Una mujer y su hijo fueron asesinados en 2014 cuando tomaban mate en el patio de su casa. El crimen fue con un nivel de violencia descrita por los vecinos como una tormenta de disparos. La policía comenzó a buscar a los responsables del insólito ataque con indicios de venganza.
- Por Óscar Lovera Vera
- Periodista
Como muy pocas ciudades del departamento Central, Luque es de aquellas que aloja a barrios de grandes extensiones y misterios recurrentes. En ella se cuentan historias largas de crímenes sin resolver y otras que sí tuvieron un rostro conocido. Esta es una más de tantas.
El calendario deshojaba los últimos días de julio del año 2014. Era el domingo 26 de ese mes. El frío doblegaba a cualquiera en esos tiempos y aún más en esas zonas un tanto despobladas, de grandes baldíos y casas de materiales frágiles.
No existían estructuras importantes que detengan los fuertes vientos del invierno y la ventisca se colaba por cada recoveco de las precarias viviendas que se multiplicaron en la humilde residencia. El zumbido violentaba entre las cuatro paredes, importunando no solo en la piel que el abrigo no alcanzaba a cubrir; era ese molestoso sonido lúgubre que anticipaba un fin de semana oscuro.
Fue la experiencia de la familia Gavilán Cáceres.
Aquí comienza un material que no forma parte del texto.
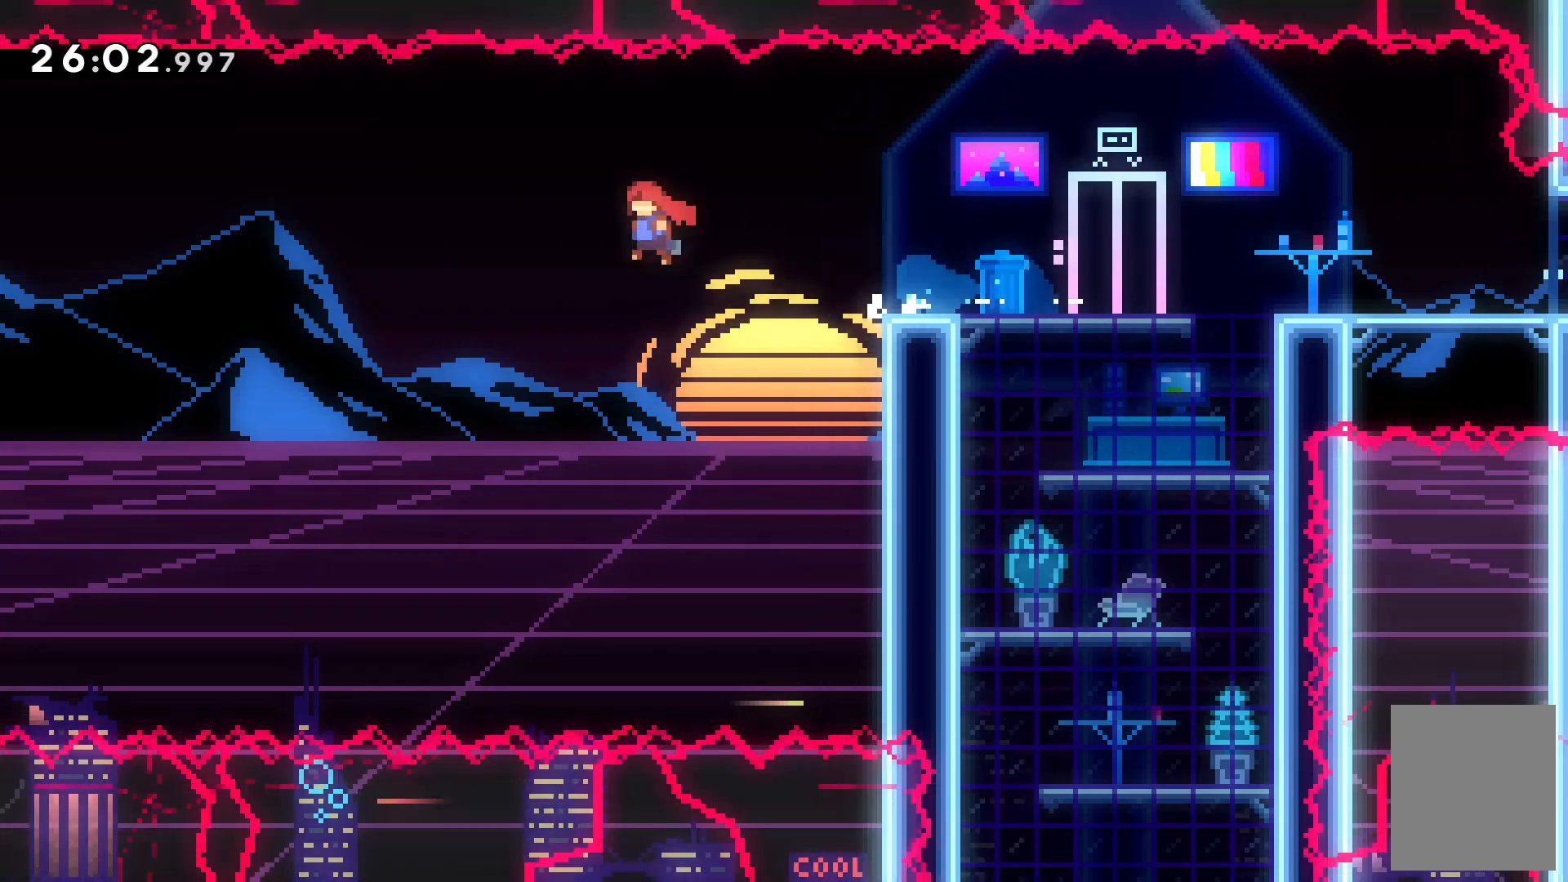
{"keys": ["c", "left", "up"]}
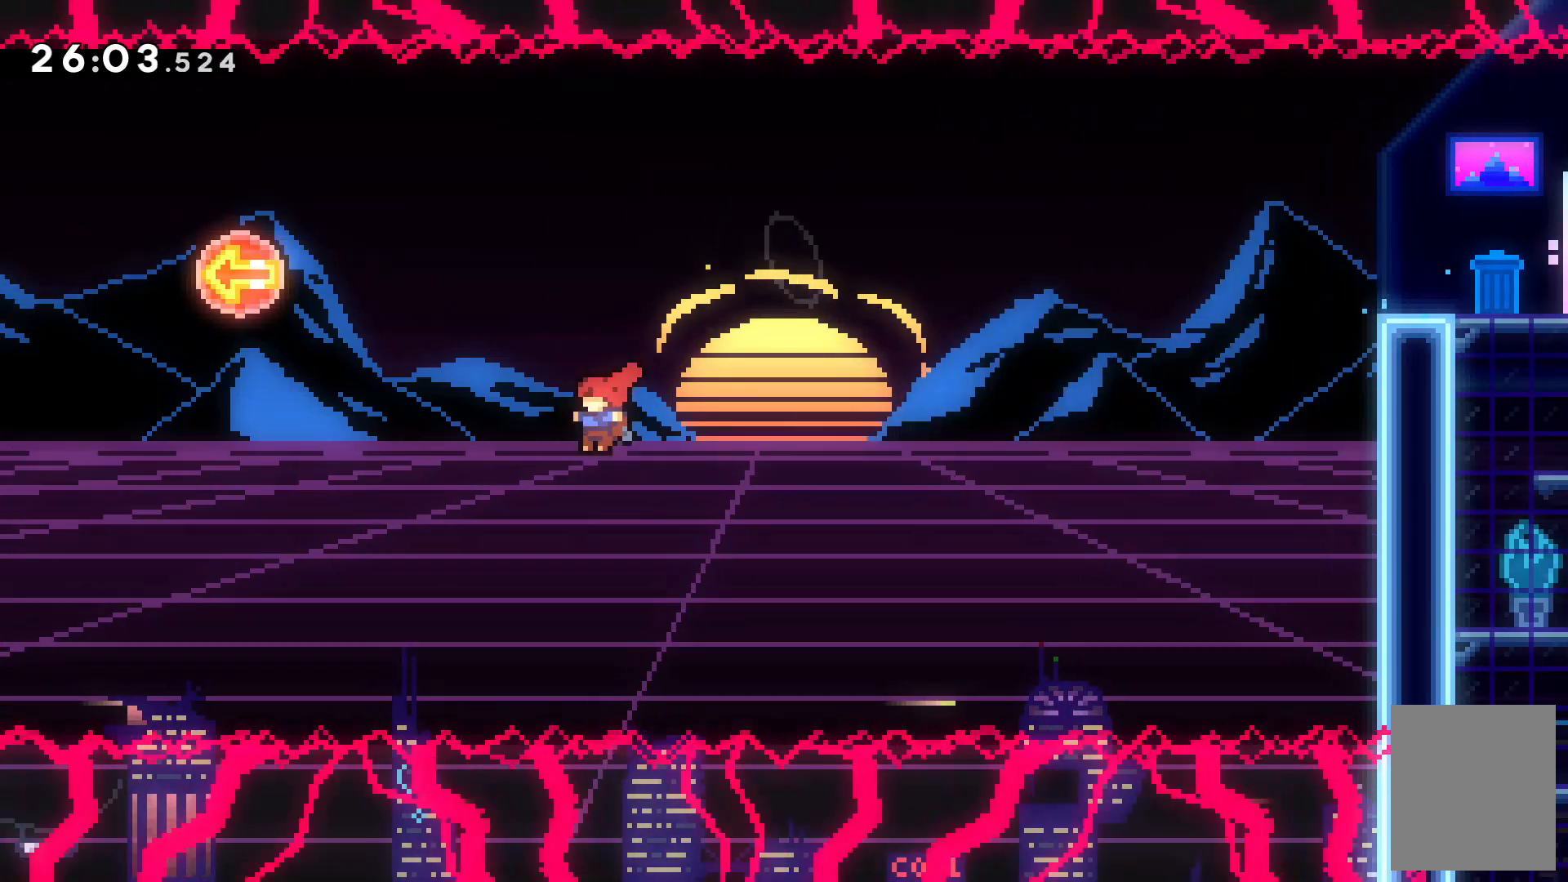
{"keys": ["left", "up", "x"]}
Lejos de sucumbir a las bajas temperaturas, ofrecían resistencia como cada año con un mate caliente y conversación. Unos yuyos al agua hirviendo y un poco de yerba en la guampa era todo lo que necesitaban para pasar ese momento incómodo de frío.
El espacio dentro de la casa no era confortable por las pequeñas dimensiones y eso los llevaba al patio de la casa, era un ritual a diario. Ese mismo lugar les servía de cocina y bajo una visera que les protegía de una llovizna acostumbran a planificar lo que harían en el día. Era el proceso de meditación principal de cada mañana, de mezclar las palabras con el vapor de agua, pensar distante y disfrutar de ese momento pese a la adversidad económica.
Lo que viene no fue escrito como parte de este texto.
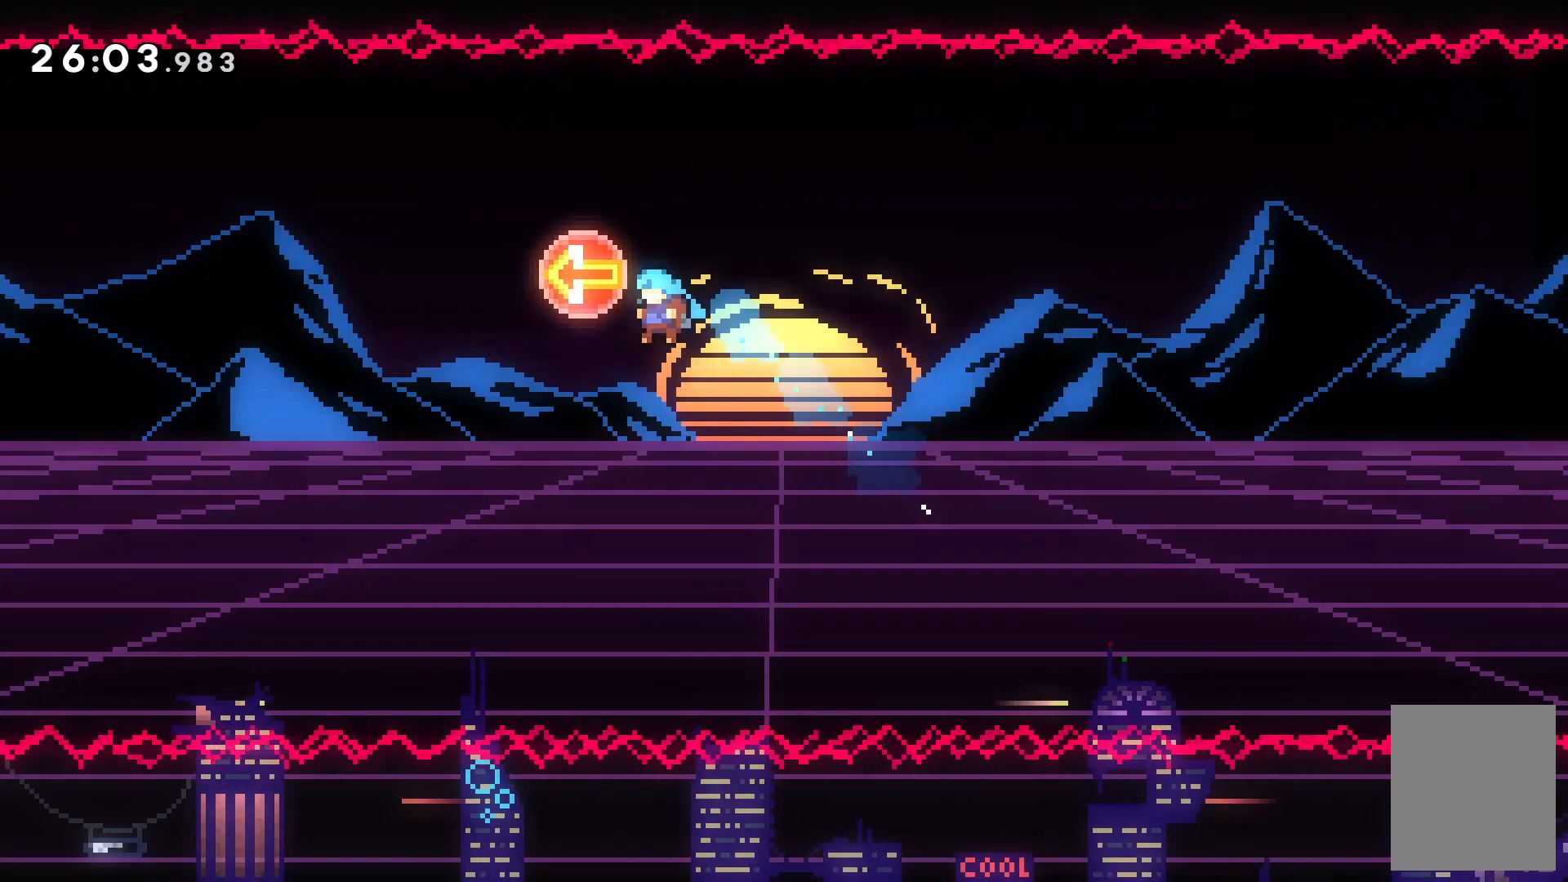
{"keys": ["left"]}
La experiencia de la familia quizás era dura; sin embargo, era obligatorio abs traerse momentáneamente al humilde ritual de ese clan. Aquel, compuesto por Catalina Cáceres e Isabelino Gavilán, promediaba los 40 años de edad y llevaban más de 20 años de casados.
Ambos pelearon juntos para tener ese pequeño terreno en la compañía Pozo Azul, del barrio Tarumandy en la ciudad de Luque, un barrio que comenzaba por aquellos años a urbanizarse y su población era limitada. Su camino de terraplén principal interconectaría con la veraniega ciudad de San Bernardino, lo que años después la volvería en un barrio popular.
Derlis Gustavo era el hijo de 17 años de la pareja y completaría la austera monarquía. El muchacho junto con sus padres participaba de esos sorbos de reflexión con cada día que se proponían hacerlo, ya que era importante que participe de los planes para sacar adelante a la familia.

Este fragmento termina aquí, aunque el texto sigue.